Suicide prevention and equity have been major points of focus for Armstrong while serving on various state boards.
NASW-NC executive director Valerie Arendt called Armstrong to inform him he had been chosen as social worker of the year. She noted Armstrong’s overall ability to empower.
“Victor Armstrong is truly the epitome of the social work profession, uniting his micro experience in social services with his macro work advocating for suicide prevention awareness, mental illness destigmatization and health equity to make a real change in the behavioral health system in North Carolina,” Arendt said. “North Carolina is truly lucky to have such a strong advocate for the empowerment of others.”
In determining an annual award winner, the NASW-NC board of directors emphasized how the nominated social workers have made an impact professionally and in their client communities.

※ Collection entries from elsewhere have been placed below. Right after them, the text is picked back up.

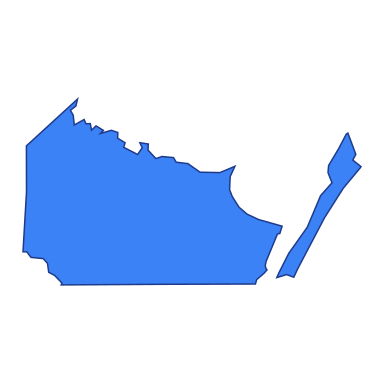 outline of Nueces, Texas, United States of America
{"feature_id": "52423323B60755765681698", "entity_name": "Nueces", "entity_type": "district", "adm_level": 2, "iso_a3": "USA", "parent_name": "United States of America", "parent_adm1": "Texas", "projection": "albers", "projection_center": [-97.486, 27.777], "detail": "fine", "context": "isolated", "style": "filled", "palette": "blue", "viewbox_px": 384, "rotation_deg": 0, "n_neighbors": 0, "source": "geoboundaries", "source_scale": "gbopen_adm2", "svg_char_len": 1106}
<svg xmlns="http://www.w3.org/2000/svg" viewBox="0 0 384 384"><path d="M23.0,251.8L26.7,251.8L31.0,257.4L43.2,258.6L47.5,263.4L48.7,272.3L54.6,275.4L61.8,282.9L61.2,284.9L162.0,284.3L255.4,284.0L256.7,279.6L264.0,273.3L267.0,269.9L265.7,267.9L265.3,265.3L266.1,261.4L277.5,233.9L279.8,233.5L282.1,226.2L258.5,219.5L247.0,214.1L239.0,207.2L232.3,196.6L229.6,189.7L229.7,187.9L229.9,182.2L230.2,176.5L234.9,166.3L219.9,172.6L200.0,172.2L187.9,163.6L176.2,162.2L173.5,157.6L162.0,156.5L155.9,158.6L148.0,150.1L148.3,144.0L139.9,142.7L142.2,147.8L137.6,154.5L123.7,147.3L125.1,142.8L117.6,138.2L117.8,132.5L111.3,130.3L100.5,133.5L103.4,130.4L96.0,125.9L91.5,130.2L90.3,123.6L86.0,123.8L84.1,119.5L74.3,125.0L73.2,115.2L70.4,110.3L75.9,106.0L77.5,99.1L26.4,145.9L26.5,192.1L23.0,251.8ZM347.9,133.1L346.3,134.1L338.7,148.6L328.6,165.5L328.0,172.6L332.0,182.8L320.6,195.6L307.3,227.2L289.2,252.7L289.0,252.9L279.0,272.6L276.8,277.6L286.6,274.6L293.8,277.2L297.7,268.8L324.6,217.6L343.3,188.2L360.5,167.5L361.0,166.6L352.8,160.1L355.8,154.3L347.9,133.1Z" fill="#3b82f6" stroke="#1e3a8a" stroke-width="1.5"/></svg>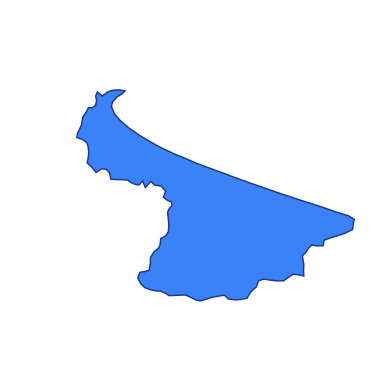 Praia Grande, São Paulo, Brazil (Robinson projection), rotated 227°
{"feature_id": "56859067B11159751681526", "entity_name": "Praia Grande", "entity_type": "district", "adm_level": 2, "iso_a3": "BRA", "parent_name": "Brazil", "parent_adm1": "São Paulo", "projection": "robinson", "projection_center": [-46.504, -24.018], "detail": "fine", "context": "isolated", "style": "filled", "palette": "blue", "viewbox_px": 384, "rotation_deg": 227, "n_neighbors": 0, "source": "geoboundaries", "source_scale": "gbopen_adm2", "svg_char_len": 1772}
<svg xmlns="http://www.w3.org/2000/svg" viewBox="0 0 384 384"><g transform="rotate(227 192 192)"><path d="M61.4,292.1L68.1,290.1L79.3,283.6L89.3,278.4L99.1,273.1L110.0,266.9L119.2,261.8L130.2,255.8L143.1,249.0L153.4,243.5L165.4,237.3L177.2,231.3L188.3,225.8L193.0,223.4L198.6,220.5L209.3,215.2L215.2,212.6L220.9,210.1L232.9,204.6L244.7,199.9L250.1,198.0L256.3,196.0L270.2,192.0L281.4,189.6L291.8,188.3L301.7,188.5L309.6,191.4L312.1,195.5L312.6,202.7L311.5,207.5L311.5,211.9L316.1,208.6L318.8,205.5L321.2,202.2L322.8,198.2L323.3,191.8L329.7,191.1L327.8,186.9L323.8,184.5L321.2,180.7L321.5,176.6L324.4,173.9L322.7,169.5L321.1,162.9L316.7,157.3L314.4,152.2L313.0,148.3L310.4,144.9L304.7,147.9L300.0,148.7L296.4,147.2L291.5,143.6L287.7,139.3L284.8,135.2L279.0,135.7L271.7,135.2L270.7,141.7L267.1,144.9L262.0,144.6L256.7,141.4L253.2,144.6L249.0,149.0L244.5,153.1L240.7,153.8L237.3,155.2L233.3,157.8L233.7,163.5L227.2,160.9L227.8,169.3L223.0,169.3L217.2,173.5L210.4,173.2L207.6,167.5L202.9,168.2L199.4,170.1L195.7,168.6L195.6,164.5L193.9,160.4L184.0,152.9L179.3,147.9L177.7,143.2L179.3,137.4L175.8,133.5L173.8,129.7L174.2,124.0L172.5,117.1L168.0,112.6L164.1,107.4L166.0,103.2L168.8,99.2L166.1,93.7L159.9,91.9L153.9,92.4L148.3,95.3L144.3,98.2L140.7,101.7L135.9,103.5L131.7,104.7L125.0,112.6L120.7,117.4L115.0,119.5L110.8,121.1L106.7,123.8L103.8,129.5L101.0,135.5L98.3,139.5L94.4,145.4L89.1,145.6L83.0,150.7L80.0,154.7L76.8,159.6L78.9,167.0L78.7,174.5L81.7,180.0L79.4,185.1L75.0,188.5L69.2,193.4L64.6,198.5L63.9,203.7L63.0,209.9L58.5,213.7L54.3,216.5L57.8,219.4L62.7,224.3L70.1,229.2L70.2,234.2L71.5,238.9L71.6,243.7L67.9,246.1L63.3,251.4L66.7,255.7L63.7,262.6L59.3,271.8L57.3,276.3L55.1,283.9L58.8,288.3L61.4,292.1Z" fill="#3b82f6" stroke="#1e3a8a" stroke-width="1.5"/></g></svg>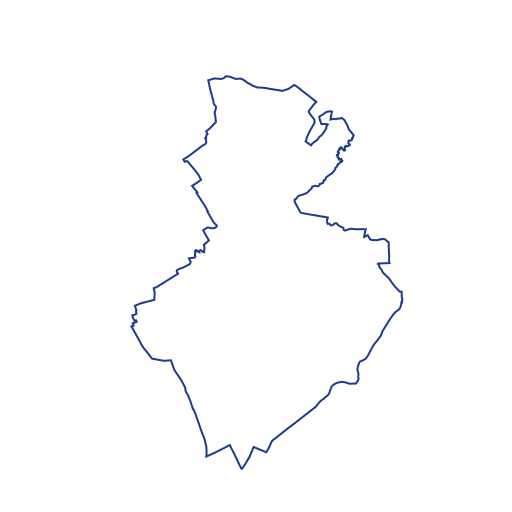 outline of Salard, Bihor, Romania, rotated 329°
{"feature_id": "2599482B49105030234410", "entity_name": "Salard", "entity_type": "district", "adm_level": 2, "iso_a3": "ROU", "parent_name": "Romania", "parent_adm1": "Bihor", "projection": "mercator", "projection_center": [22.046, 47.233], "detail": "fine", "context": "isolated", "style": "outline", "palette": "blue", "viewbox_px": 512, "rotation_deg": 329, "n_neighbors": 0, "source": "geoboundaries", "source_scale": "gbopen_adm2", "svg_char_len": 6139}
<svg xmlns="http://www.w3.org/2000/svg" viewBox="0 0 512 512"><g transform="rotate(329 256 256)"><path d="M357.3,370.8L358.8,368.9L359.7,367.1L360.1,365.6L362.5,361.7L360.8,360.5L360.7,359.6L359.3,353.5L359.0,351.0L358.7,348.3L358.5,343.6L358.2,342.4L357.4,340.0L357.1,339.3L357.2,338.4L356.8,337.6L356.6,337.3L356.5,336.6L356.2,334.3L356.6,332.6L356.2,330.4L356.1,328.9L356.8,327.1L356.4,325.5L356.7,325.3L366.6,330.7L366.6,330.4L366.8,330.4L367.4,329.3L367.5,328.9L367.8,328.2L369.9,325.0L371.2,322.7L371.5,322.3L371.5,321.9L376.8,312.5L375.6,309.6L375.3,308.2L373.4,306.7L372.6,306.5L372.0,306.0L370.8,305.8L370.3,305.3L369.2,305.3L368.5,305.1L363.8,302.2L362.5,300.7L362.5,295.6L358.5,295.5L358.9,294.7L363.7,289.6L363.0,289.5L362.6,288.8L361.4,287.9L359.9,287.2L354.8,284.1L352.5,282.3L350.9,281.3L345.3,280.0L344.9,279.4L344.6,278.8L345.3,277.2L345.3,276.7L343.2,273.8L342.2,271.4L342.1,270.3L342.0,269.7L341.6,269.2L340.4,268.7L339.5,268.5L339.1,268.9L338.1,268.9L336.7,268.7L335.9,268.2L335.7,267.8L335.6,267.4L335.7,266.8L335.4,266.1L334.4,265.5L334.1,265.5L334.0,265.3L333.9,264.8L335.3,261.9L335.8,261.2L337.0,260.6L337.4,260.0L317.2,242.7L316.5,241.2L316.9,233.6L317.0,230.3L317.4,228.7L318.3,227.5L319.1,227.9L323.2,226.3L327.2,227.3L331.3,228.1L332.4,228.1L336.6,227.1L338.2,226.9L339.7,225.6L340.0,225.5L342.0,226.1L343.0,226.3L344.1,227.5L345.1,228.2L345.6,228.3L347.1,227.9L347.5,227.1L347.9,227.1L349.2,227.6L351.3,227.8L351.6,227.8L352.3,226.6L352.7,226.2L353.4,226.0L354.1,226.4L354.4,226.4L354.8,226.2L355.9,225.1L356.5,224.8L361.0,224.3L363.7,224.3L364.2,224.3L365.7,223.5L367.3,223.1L368.5,222.5L369.4,221.4L371.2,221.0L372.9,220.3L372.9,219.6L373.2,219.4L375.2,219.7L376.0,218.9L376.6,218.6L377.1,218.7L377.3,219.0L377.7,219.4L379.1,218.9L379.0,218.0L379.1,217.4L378.9,216.6L377.8,216.6L376.8,216.0L377.6,215.2L377.6,214.9L376.8,213.8L376.8,213.3L377.7,212.5L377.2,211.9L377.1,211.6L377.1,211.4L377.3,211.1L379.3,211.0L380.1,210.5L380.0,210.0L379.7,209.5L379.7,209.0L380.1,208.6L381.4,208.1L382.6,207.9L382.5,207.3L382.6,207.0L382.8,206.7L383.0,206.7L383.8,207.0L384.9,206.6L385.3,207.4L385.2,209.4L385.9,211.1L386.7,211.2L387.1,211.0L387.3,209.5L387.9,208.8L388.3,208.1L388.9,208.1L389.6,207.7L389.9,207.8L390.0,208.0L389.8,208.6L391.4,209.3L392.3,209.0L393.3,209.4L393.8,208.6L393.2,207.2L393.6,206.2L395.0,204.7L395.4,204.8L396.3,205.8L397.1,205.9L398.4,205.7L398.9,204.4L399.2,204.3L400.0,204.5L401.5,202.8L401.9,202.7L400.8,195.3L401.6,190.9L401.8,185.0L400.5,181.8L400.2,181.6L398.3,181.3L396.6,180.2L395.6,180.1L394.5,179.6L394.1,179.3L393.9,178.8L393.4,178.5L390.1,177.4L395.4,171.4L394.3,170.2L390.5,168.8L385.7,169.1L382.0,169.2L381.3,170.5L381.2,171.4L380.4,174.3L380.0,176.5L380.2,176.8L381.7,177.5L383.2,178.5L385.2,180.0L385.3,180.2L383.4,181.0L382.8,181.5L382.0,182.8L376.1,185.7L374.8,186.1L371.1,186.7L369.1,187.7L367.1,188.2L365.7,188.1L363.0,188.5L361.4,188.9L360.2,189.5L357.5,183.4L361.5,179.9L362.5,179.4L363.6,178.5L365.9,176.9L374.7,172.0L375.2,171.4L376.0,169.8L376.2,168.6L375.6,163.4L375.3,161.7L375.5,160.0L376.0,158.9L383.3,156.0L387.1,154.9L380.7,138.3L379.0,133.6L377.2,129.5L376.9,129.1L369.8,129.5L367.4,128.9L365.6,128.4L363.6,128.1L361.7,126.3L353.0,119.1L352.1,118.1L349.4,115.9L345.2,113.0L344.1,112.4L340.8,108.2L340.0,106.7L339.8,106.0L339.2,105.5L338.6,104.2L337.7,102.8L337.0,100.8L336.4,99.3L335.4,97.6L334.0,95.8L332.1,95.0L330.6,94.1L330.0,94.0L326.5,89.6L324.7,87.8L322.6,86.4L320.9,86.9L320.1,86.9L317.5,86.4L311.6,82.3L305.6,80.8L302.5,89.7L299.3,101.2L298.3,103.4L298.2,104.8L298.7,107.1L298.2,108.1L296.1,110.4L294.6,111.5L293.4,114.1L293.0,115.6L292.1,117.3L290.7,120.5L281.8,122.9L277.5,123.5L277.4,126.4L276.8,126.7L275.8,126.8L274.9,127.9L274.4,128.2L274.1,129.2L273.4,129.8L273.1,129.5L273.0,130.2L272.2,132.6L271.7,133.2L270.9,133.7L269.8,133.9L268.8,134.0L266.7,133.8L250.9,135.6L243.5,135.8L243.4,138.5L245.9,139.1L247.7,149.9L248.5,156.5L248.1,162.4L242.4,162.9L237.4,162.9L237.5,164.4L238.5,171.2L237.5,171.3L238.0,187.0L237.8,192.1L237.8,192.7L237.2,192.8L237.0,205.5L238.1,209.9L236.2,210.9L234.0,210.4L232.1,209.2L229.2,206.6L224.0,206.7L223.7,211.9L223.7,218.4L218.7,219.3L217.7,219.3L217.2,219.5L216.7,220.5L216.2,222.5L215.1,223.6L214.7,224.5L213.9,225.3L213.6,226.0L212.5,225.1L212.1,224.5L212.0,223.1L211.7,222.5L211.2,222.3L210.0,222.4L209.6,223.0L209.4,223.5L208.7,222.2L207.9,221.9L208.2,220.6L207.8,220.2L207.3,220.0L206.7,220.1L206.2,220.5L205.6,221.8L204.0,223.8L204.0,225.0L202.9,225.8L197.2,223.5L197.0,227.4L195.2,228.9L187.1,228.3L183.8,227.5L181.0,227.5L180.1,228.3L179.9,229.5L180.3,230.8L180.2,231.0L154.7,231.5L151.7,230.9L150.2,235.4L146.2,241.2L132.4,237.1L126.5,236.3L125.5,241.1L124.8,241.3L123.6,244.0L122.3,243.9L119.5,243.1L118.7,245.1L118.6,248.1L118.5,249.1L119.2,249.1L120.0,249.4L119.8,250.1L119.9,250.5L119.8,251.0L115.6,250.2L115.2,252.7L113.0,252.2L112.5,267.0L112.2,272.5L112.2,276.0L114.1,290.5L123.2,298.5L129.4,301.6L127.3,311.6L128.0,324.6L127.5,332.5L126.4,334.7L126.0,336.1L125.9,341.4L125.5,342.9L125.0,347.0L124.7,347.6L123.6,353.0L123.4,353.4L123.2,354.7L123.4,354.8L123.4,355.7L122.9,359.5L118.9,378.6L117.8,385.0L117.4,386.9L115.7,392.4L115.2,393.9L112.7,398.6L110.1,402.3L119.3,403.4L136.2,404.6L135.7,409.6L135.5,412.9L135.6,413.6L135.6,414.4L135.3,415.4L134.9,420.6L134.3,425.8L133.9,430.7L134.5,431.2L139.9,428.7L145.7,425.4L145.8,425.6L146.5,425.2L155.6,418.5L163.7,429.5L167.5,427.5L173.9,423.1L174.9,422.7L194.9,420.1L203.5,419.2L229.7,416.0L233.8,414.4L236.5,413.6L238.4,413.3L240.6,413.3L242.5,412.7L243.7,412.7L245.7,412.4L246.5,412.1L248.5,411.0L249.8,409.8L253.4,407.0L254.7,406.5L255.9,406.3L257.4,406.2L260.6,406.5L265.0,408.2L265.8,408.8L266.3,409.4L267.1,409.9L269.1,412.3L270.2,413.5L271.3,414.2L275.0,416.2L275.7,416.8L279.4,415.2L280.7,413.9L281.6,412.0L283.2,409.7L284.2,406.0L284.7,405.1L287.0,402.7L290.1,400.3L290.9,400.1L296.3,400.7L300.2,399.3L309.2,393.8L311.2,392.8L321.6,388.8L325.6,385.7L326.5,385.2L337.0,379.8L341.0,377.9L343.9,376.7L346.5,375.9L351.2,375.4L353.1,374.5L355.2,372.7L356.9,370.4L357.1,370.3L357.3,370.8Z" fill="none" stroke="#1e3a8a" stroke-width="2"/></g></svg>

“This (award), by far, was the most special, because it was from my peers and also it was really in recognition of work that, for me, is really the core of who I am and what I do,” Armstrong said. “To be recognized for something that you do because it’s part of who you are just makes it that much more special. … It was not something I was expecting or anticipating, so I was extremely surprised and pleased to find out.”
Armstrong, who lives in Charlotte, graduated magna cum laude in earning a bachelor’s degree from North Carolina Central University. He also received a 2018 Distinguished Alumni Award from the ECU School of Social Work.